The problem: Please reproduce every item below line for line, without changing anything.

Extracted items
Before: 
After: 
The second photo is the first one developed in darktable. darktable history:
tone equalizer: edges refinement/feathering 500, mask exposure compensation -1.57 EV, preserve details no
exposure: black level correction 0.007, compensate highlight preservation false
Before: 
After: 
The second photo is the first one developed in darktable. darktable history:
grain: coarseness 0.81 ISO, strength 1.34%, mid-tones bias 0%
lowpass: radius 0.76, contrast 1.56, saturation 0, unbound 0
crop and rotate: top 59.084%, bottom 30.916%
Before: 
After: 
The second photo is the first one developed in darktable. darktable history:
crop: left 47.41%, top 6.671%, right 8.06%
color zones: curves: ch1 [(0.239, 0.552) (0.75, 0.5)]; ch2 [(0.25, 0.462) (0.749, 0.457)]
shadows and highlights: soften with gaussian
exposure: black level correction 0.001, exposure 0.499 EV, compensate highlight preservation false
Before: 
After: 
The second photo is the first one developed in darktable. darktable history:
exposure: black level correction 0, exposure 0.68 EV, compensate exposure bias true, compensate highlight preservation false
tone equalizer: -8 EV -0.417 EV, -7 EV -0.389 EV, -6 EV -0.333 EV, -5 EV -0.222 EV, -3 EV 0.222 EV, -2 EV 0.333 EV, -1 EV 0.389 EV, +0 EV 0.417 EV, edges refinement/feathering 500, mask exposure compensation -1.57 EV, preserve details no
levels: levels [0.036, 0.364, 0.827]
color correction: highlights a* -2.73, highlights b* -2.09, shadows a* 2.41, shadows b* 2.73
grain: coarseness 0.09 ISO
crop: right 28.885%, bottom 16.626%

Full response:
Before: 
After: 
The second photo is the first one developed in darktable. darktable history:
tone equalizer: edges refinement/feathering 500, mask exposure compensation -1.57 EV, preserve details no
exposure: black level correction 0.007, compensate highlight preservation false
Before: 
After: 
The second photo is the first one developed in darktable. darktable history:
grain: coarseness 0.81 ISO, strength 1.34%, mid-tones bias 0%
lowpass: radius 0.76, contrast 1.56, saturation 0, unbound 0
crop and rotate: top 59.084%, bottom 30.916%
Before: 
After: 
The second photo is the first one developed in darktable. darktable history:
crop: left 47.41%, top 6.671%, right 8.06%
color zones: curves: ch1 [(0.239, 0.552) (0.75, 0.5)]; ch2 [(0.25, 0.462) (0.749, 0.457)]
shadows and highlights: soften with gaussian
exposure: black level correction 0.001, exposure 0.499 EV, compensate highlight preservation false
Before: 
After: 
The second photo is the first one developed in darktable. darktable history:
exposure: black level correction 0, exposure 0.68 EV, compensate exposure bias true, compensate highlight preservation false
tone equalizer: -8 EV -0.417 EV, -7 EV -0.389 EV, -6 EV -0.333 EV, -5 EV -0.222 EV, -3 EV 0.222 EV, -2 EV 0.333 EV, -1 EV 0.389 EV, +0 EV 0.417 EV, edges refinement/feathering 500, mask exposure compensation -1.57 EV, preserve details no
levels: levels [0.036, 0.364, 0.827]
color correction: highlights a* -2.73, highlights b* -2.09, shadows a* 2.41, shadows b* 2.73
grain: coarseness 0.09 ISO
crop: right 28.885%, bottom 16.626%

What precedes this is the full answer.